■ About this task
Transcribe all the entries that follow, leaving nothing out.

Dataset entries
================
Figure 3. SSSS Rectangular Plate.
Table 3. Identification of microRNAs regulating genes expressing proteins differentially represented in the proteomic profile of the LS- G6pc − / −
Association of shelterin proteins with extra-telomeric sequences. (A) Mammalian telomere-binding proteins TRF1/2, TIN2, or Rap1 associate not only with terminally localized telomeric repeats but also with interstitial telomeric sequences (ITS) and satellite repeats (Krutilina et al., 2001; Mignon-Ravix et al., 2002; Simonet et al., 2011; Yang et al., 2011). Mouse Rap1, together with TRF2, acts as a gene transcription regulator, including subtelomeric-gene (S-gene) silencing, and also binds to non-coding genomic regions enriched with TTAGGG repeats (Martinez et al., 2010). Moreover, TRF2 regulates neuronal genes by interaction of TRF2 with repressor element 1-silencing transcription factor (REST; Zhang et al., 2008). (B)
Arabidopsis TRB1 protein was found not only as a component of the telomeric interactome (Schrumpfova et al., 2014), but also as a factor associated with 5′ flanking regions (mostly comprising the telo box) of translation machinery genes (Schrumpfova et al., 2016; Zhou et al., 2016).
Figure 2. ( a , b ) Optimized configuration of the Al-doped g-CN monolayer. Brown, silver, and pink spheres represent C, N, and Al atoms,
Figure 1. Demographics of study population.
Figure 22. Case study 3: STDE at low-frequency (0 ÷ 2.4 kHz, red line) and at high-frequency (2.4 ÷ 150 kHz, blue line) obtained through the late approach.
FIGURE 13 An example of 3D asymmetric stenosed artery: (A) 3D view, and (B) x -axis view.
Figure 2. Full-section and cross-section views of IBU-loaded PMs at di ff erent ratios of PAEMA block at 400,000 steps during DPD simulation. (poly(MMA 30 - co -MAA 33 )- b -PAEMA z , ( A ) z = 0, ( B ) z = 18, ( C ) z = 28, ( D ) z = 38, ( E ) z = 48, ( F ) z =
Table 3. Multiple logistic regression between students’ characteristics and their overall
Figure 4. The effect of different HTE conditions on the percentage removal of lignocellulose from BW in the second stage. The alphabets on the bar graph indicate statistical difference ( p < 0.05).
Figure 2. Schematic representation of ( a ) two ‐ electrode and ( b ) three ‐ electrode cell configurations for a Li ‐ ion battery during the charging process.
================
■ Problem solution
Figure 3. SSSS Rectangular Plate.
Table 3. Identification of microRNAs regulating genes expressing proteins differentially represented in the proteomic profile of the LS- G6pc − / −
Association of shelterin proteins with extra-telomeric sequences. (A) Mammalian telomere-binding proteins TRF1/2, TIN2, or Rap1 associate not only with terminally localized telomeric repeats but also with interstitial telomeric sequences (ITS) and satellite repeats (Krutilina et al., 2001; Mignon-Ravix et al., 2002; Simonet et al., 2011; Yang et al., 2011). Mouse Rap1, together with TRF2, acts as a gene transcription regulator, including subtelomeric-gene (S-gene) silencing, and also binds to non-coding genomic regions enriched with TTAGGG repeats (Martinez et al., 2010). Moreover, TRF2 regulates neuronal genes by interaction of TRF2 with repressor element 1-silencing transcription factor (REST; Zhang et al., 2008). (B)
Arabidopsis TRB1 protein was found not only as a component of the telomeric interactome (Schrumpfova et al., 2014), but also as a factor associated with 5′ flanking regions (mostly comprising the telo box) of translation machinery genes (Schrumpfova et al., 2016; Zhou et al., 2016).
Figure 2. ( a , b ) Optimized configuration of the Al-doped g-CN monolayer. Brown, silver, and pink spheres represent C, N, and Al atoms,
Figure 1. Demographics of study population.
Figure 22. Case study 3: STDE at low-frequency (0 ÷ 2.4 kHz, red line) and at high-frequency (2.4 ÷ 150 kHz, blue line) obtained through the late approach.
FIGURE 13 An example of 3D asymmetric stenosed artery: (A) 3D view, and (B) x -axis view.
Figure 2. Full-section and cross-section views of IBU-loaded PMs at di ff erent ratios of PAEMA block at 400,000 steps during DPD simulation. (poly(MMA 30 - co -MAA 33 )- b -PAEMA z , ( A ) z = 0, ( B ) z = 18, ( C ) z = 28, ( D ) z = 38, ( E ) z = 48, ( F ) z =
Table 3. Multiple logistic regression between students’ characteristics and their overall
Figure 4. The effect of different HTE conditions on the percentage removal of lignocellulose from BW in the second stage. The alphabets on the bar graph indicate statistical difference ( p < 0.05).
Figure 2. Schematic representation of ( a ) two ‐ electrode and ( b ) three ‐ electrode cell configurations for a Li ‐ ion battery during the charging process.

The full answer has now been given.